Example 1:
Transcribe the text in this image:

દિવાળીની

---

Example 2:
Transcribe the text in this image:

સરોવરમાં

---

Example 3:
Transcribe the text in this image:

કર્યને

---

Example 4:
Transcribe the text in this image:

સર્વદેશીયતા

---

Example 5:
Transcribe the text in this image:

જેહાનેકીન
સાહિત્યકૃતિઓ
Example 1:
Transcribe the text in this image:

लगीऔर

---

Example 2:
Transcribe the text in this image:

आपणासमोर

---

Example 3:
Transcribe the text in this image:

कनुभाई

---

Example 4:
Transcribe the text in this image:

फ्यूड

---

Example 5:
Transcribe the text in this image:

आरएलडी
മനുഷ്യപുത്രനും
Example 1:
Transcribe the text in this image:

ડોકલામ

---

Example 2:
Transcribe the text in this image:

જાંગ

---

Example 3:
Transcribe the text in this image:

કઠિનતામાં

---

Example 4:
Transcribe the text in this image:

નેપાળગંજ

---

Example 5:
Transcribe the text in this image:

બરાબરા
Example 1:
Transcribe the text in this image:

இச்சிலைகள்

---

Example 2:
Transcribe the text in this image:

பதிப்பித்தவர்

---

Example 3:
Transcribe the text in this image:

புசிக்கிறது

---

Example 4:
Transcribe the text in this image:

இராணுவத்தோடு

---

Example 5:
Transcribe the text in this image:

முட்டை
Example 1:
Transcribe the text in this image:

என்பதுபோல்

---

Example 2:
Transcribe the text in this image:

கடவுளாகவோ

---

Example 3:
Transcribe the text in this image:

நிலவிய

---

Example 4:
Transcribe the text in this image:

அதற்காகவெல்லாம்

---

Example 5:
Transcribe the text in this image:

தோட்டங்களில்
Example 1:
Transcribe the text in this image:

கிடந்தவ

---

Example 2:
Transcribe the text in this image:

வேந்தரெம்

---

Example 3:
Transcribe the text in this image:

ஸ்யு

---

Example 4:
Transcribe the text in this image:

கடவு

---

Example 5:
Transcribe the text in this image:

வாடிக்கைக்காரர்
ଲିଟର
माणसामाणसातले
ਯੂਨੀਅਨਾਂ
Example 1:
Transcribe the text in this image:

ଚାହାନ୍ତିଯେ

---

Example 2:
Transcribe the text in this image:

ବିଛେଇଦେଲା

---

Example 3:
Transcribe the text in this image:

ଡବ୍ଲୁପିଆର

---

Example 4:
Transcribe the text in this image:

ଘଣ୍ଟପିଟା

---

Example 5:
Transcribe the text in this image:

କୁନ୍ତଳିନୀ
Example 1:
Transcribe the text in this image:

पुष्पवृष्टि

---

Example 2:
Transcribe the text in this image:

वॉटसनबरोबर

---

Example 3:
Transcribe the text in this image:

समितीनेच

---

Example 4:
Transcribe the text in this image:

------------------------------

* Aim of the exercise
Reproduce every one of the entries above character for character, changing nothing.

* Correct response
Example 1:
Transcribe the text in this image:

દિવાળીની

---

Example 2:
Transcribe the text in this image:

સરોવરમાં

---

Example 3:
Transcribe the text in this image:

કર્યને

---

Example 4:
Transcribe the text in this image:

સર્વદેશીયતા

---

Example 5:
Transcribe the text in this image:

જેહાનેકીન
સાહિત્યકૃતિઓ
Example 1:
Transcribe the text in this image:

लगीऔर

---

Example 2:
Transcribe the text in this image:

आपणासमोर

---

Example 3:
Transcribe the text in this image:

कनुभाई

---

Example 4:
Transcribe the text in this image:

फ्यूड

---

Example 5:
Transcribe the text in this image:

आरएलडी
മനുഷ്യപുത്രനും
Example 1:
Transcribe the text in this image:

ડોકલામ

---

Example 2:
Transcribe the text in this image:

જાંગ

---

Example 3:
Transcribe the text in this image:

કઠિનતામાં

---

Example 4:
Transcribe the text in this image:

નેપાળગંજ

---

Example 5:
Transcribe the text in this image:

બરાબરા
Example 1:
Transcribe the text in this image:

இச்சிலைகள்

---

Example 2:
Transcribe the text in this image:

பதிப்பித்தவர்

---

Example 3:
Transcribe the text in this image:

புசிக்கிறது

---

Example 4:
Transcribe the text in this image:

இராணுவத்தோடு

---

Example 5:
Transcribe the text in this image:

முட்டை
Example 1:
Transcribe the text in this image:

என்பதுபோல்

---

Example 2:
Transcribe the text in this image:

கடவுளாகவோ

---

Example 3:
Transcribe the text in this image:

நிலவிய

---

Example 4:
Transcribe the text in this image:

அதற்காகவெல்லாம்

---

Example 5:
Transcribe the text in this image:

தோட்டங்களில்
Example 1:
Transcribe the text in this image:

கிடந்தவ

---

Example 2:
Transcribe the text in this image:

வேந்தரெம்

---

Example 3:
Transcribe the text in this image:

ஸ்யு

---

Example 4:
Transcribe the text in this image:

கடவு

---

Example 5:
Transcribe the text in this image:

வாடிக்கைக்காரர்
ଲିଟର
माणसामाणसातले
ਯੂਨੀਅਨਾਂ
Example 1:
Transcribe the text in this image:

ଚାହାନ୍ତିଯେ

---

Example 2:
Transcribe the text in this image:

ବିଛେଇଦେଲା

---

Example 3:
Transcribe the text in this image:

ଡବ୍ଲୁପିଆର

---

Example 4:
Transcribe the text in this image:

ଘଣ୍ଟପିଟା

---

Example 5:
Transcribe the text in this image:

କୁନ୍ତଳିନୀ
Example 1:
Transcribe the text in this image:

पुष्पवृष्टि

---

Example 2:
Transcribe the text in this image:

वॉटसनबरोबर

---

Example 3:
Transcribe the text in this image:

समितीनेच

---

Example 4:
Transcribe the text in this image:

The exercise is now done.